Cependant, attention : si la vente elle-même est entachée d'un vice du consentement (dol, erreur), elle peut être annulée sur le fondement du droit commun, indépendamment de la dissimulation. Par exemple, si le vendeur vous a menti sur la superficie ou l'état du bien, vous pouvez agir en nullité pour dol (article 1137 du Code civil).
Depuis 1981, la lutte contre la fraude fiscale s'est intensifiée. L'administration dispose de moyens renforcés (droit de communication, vérifications sur place) et les sanctions se sont alourdies. La loi de finances pour 2020 a notamment créé une amende forfaitaire pour les « manquements délibérés » aux règles de déclaration de prix. La tendance est donc à une répression accrue, mais sans remettre en cause la validité des actes ostensibles.

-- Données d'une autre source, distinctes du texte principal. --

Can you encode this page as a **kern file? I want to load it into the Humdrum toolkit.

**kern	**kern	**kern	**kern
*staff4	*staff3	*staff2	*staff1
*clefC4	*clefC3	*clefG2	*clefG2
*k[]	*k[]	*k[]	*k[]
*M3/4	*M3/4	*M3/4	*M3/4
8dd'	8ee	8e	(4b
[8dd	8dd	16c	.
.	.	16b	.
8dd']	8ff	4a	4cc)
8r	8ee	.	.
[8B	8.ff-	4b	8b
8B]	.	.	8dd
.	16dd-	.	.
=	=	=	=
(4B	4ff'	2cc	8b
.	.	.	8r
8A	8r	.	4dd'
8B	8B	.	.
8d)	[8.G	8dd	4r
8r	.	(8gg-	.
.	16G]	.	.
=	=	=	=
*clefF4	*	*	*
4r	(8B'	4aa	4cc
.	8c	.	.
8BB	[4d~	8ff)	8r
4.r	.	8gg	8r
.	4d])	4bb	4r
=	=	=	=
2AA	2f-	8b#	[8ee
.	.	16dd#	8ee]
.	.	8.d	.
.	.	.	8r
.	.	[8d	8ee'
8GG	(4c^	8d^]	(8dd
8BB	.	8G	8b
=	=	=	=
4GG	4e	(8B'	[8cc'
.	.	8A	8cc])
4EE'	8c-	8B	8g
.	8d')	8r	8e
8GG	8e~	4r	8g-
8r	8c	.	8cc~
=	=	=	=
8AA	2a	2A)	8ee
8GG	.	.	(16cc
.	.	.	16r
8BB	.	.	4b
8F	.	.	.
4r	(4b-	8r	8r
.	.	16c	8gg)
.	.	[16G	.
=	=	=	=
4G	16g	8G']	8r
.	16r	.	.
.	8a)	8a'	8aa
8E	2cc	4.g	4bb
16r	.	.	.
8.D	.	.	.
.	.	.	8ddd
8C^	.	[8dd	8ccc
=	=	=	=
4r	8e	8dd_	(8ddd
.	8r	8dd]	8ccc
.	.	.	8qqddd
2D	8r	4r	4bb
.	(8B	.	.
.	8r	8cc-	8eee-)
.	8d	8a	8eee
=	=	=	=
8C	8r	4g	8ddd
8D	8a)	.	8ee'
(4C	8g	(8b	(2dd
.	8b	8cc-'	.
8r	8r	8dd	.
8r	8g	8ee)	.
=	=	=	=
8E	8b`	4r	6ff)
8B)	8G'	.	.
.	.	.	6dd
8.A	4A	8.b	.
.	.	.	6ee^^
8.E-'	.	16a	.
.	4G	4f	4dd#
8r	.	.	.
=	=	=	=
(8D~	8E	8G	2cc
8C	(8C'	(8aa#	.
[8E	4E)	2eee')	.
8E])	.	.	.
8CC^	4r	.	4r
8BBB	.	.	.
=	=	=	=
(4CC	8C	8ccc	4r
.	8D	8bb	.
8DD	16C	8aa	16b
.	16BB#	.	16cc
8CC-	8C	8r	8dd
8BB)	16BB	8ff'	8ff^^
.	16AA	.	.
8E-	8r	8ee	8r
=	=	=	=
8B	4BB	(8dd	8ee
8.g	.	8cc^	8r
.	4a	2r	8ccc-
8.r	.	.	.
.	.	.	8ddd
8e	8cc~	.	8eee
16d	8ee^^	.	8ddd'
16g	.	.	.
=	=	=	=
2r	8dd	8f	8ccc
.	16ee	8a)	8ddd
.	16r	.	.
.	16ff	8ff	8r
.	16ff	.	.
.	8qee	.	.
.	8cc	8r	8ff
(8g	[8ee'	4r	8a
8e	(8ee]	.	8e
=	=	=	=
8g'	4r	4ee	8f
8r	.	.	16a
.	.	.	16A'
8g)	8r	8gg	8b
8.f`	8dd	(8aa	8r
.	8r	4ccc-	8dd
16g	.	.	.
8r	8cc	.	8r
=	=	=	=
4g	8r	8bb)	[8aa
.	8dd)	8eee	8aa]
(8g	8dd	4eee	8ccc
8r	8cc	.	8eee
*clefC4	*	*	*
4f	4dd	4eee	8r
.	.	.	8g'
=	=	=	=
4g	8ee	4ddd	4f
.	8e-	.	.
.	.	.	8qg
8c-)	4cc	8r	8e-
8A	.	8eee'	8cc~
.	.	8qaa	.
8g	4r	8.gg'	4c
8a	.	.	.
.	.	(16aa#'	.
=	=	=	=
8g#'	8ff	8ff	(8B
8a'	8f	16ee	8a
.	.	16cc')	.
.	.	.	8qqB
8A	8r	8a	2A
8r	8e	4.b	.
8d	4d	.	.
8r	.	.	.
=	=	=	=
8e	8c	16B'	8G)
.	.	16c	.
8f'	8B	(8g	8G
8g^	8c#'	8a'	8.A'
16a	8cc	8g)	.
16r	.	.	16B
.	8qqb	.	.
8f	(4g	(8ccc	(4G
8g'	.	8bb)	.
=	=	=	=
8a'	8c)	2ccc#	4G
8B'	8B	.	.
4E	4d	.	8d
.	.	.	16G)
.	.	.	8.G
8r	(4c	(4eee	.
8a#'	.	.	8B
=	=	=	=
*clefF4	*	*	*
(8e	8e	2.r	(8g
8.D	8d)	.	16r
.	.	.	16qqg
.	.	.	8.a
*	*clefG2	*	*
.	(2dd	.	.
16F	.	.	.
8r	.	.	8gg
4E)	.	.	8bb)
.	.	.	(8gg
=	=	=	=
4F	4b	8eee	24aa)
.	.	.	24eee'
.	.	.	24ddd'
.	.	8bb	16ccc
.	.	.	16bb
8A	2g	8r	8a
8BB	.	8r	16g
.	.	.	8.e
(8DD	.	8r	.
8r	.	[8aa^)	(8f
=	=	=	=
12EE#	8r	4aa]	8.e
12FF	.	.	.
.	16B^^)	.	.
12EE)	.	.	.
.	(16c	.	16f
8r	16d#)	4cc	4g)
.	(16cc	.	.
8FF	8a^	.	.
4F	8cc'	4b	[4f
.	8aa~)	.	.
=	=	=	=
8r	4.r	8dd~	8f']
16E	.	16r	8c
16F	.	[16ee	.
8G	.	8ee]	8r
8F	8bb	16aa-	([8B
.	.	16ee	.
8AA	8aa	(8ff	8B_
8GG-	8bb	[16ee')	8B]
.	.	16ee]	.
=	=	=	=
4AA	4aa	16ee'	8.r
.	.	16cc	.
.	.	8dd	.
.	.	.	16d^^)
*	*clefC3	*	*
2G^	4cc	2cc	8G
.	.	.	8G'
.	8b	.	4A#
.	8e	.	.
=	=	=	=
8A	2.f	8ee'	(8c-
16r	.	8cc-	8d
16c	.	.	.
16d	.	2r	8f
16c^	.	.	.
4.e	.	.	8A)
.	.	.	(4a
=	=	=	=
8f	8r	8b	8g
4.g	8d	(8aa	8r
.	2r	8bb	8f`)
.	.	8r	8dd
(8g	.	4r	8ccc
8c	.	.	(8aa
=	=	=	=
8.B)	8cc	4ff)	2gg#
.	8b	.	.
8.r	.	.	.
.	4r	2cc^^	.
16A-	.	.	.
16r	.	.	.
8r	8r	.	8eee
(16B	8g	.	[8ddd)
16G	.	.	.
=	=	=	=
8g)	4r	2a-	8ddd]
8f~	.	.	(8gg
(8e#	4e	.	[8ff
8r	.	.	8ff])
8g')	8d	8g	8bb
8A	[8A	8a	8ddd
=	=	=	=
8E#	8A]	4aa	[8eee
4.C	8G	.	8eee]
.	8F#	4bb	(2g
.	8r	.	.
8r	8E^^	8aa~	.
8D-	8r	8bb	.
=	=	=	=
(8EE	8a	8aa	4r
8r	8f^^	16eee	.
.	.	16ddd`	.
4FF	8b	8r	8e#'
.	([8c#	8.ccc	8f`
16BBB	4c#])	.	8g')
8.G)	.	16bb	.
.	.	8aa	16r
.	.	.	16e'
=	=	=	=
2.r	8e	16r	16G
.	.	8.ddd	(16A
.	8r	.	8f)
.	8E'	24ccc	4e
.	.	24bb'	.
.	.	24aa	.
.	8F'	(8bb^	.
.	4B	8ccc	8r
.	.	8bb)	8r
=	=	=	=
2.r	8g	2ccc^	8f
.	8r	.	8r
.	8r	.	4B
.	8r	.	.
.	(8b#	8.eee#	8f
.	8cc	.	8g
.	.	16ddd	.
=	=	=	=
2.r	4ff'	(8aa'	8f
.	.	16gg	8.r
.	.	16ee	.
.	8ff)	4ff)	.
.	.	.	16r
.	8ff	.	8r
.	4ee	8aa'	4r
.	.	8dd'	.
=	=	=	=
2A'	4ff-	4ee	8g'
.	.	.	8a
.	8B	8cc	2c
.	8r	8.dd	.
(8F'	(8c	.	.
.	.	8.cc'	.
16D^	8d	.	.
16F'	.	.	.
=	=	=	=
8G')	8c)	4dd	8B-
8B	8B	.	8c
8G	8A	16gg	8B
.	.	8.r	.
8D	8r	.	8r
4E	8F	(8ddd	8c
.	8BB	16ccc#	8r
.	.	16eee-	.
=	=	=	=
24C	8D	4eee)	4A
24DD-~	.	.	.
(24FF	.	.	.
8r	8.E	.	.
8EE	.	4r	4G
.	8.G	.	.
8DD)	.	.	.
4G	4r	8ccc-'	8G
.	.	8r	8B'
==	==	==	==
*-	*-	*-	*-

À l'avenir, il est possible que le législateur aille plus loin en prévoyant une nullité de l'acte principal en cas de dissimulation systématique. Mais pour l'instant, le principe posé en 1981 reste la règle.
Points clés à retenir
- La nullité ne touche que la convention secrète, pas l'acte de vente officiel. Vous conservez votre propriété, mais vous êtes passible de sanctions fiscales et pénales.
- Le vendeur ne peut pas revenir sur la vente en invoquant sa propre fraude. La Cour de cassation refuse de faire profiter le fraudeur de sa malhonnêteté.
- L'acquéreur est solidaire du paiement des droits éludés. Il peut se retourner contre le vendeur sur le plan civil, mais la convention secrète étant nulle, il n'a aucun titre pour réclamer la restitution de la partie occulte.
- Les sanctions fiscales peuvent être lourdes : rappel de droits, majoration de 40 % à 80 %, intérêts de retard, et éventuellement poursuites pénales.
- La prévention est essentielle : déclarez toujours le prix réel, exigez des justificatifs, et consultez un notaire ou un avocat avant toute transaction douteuse.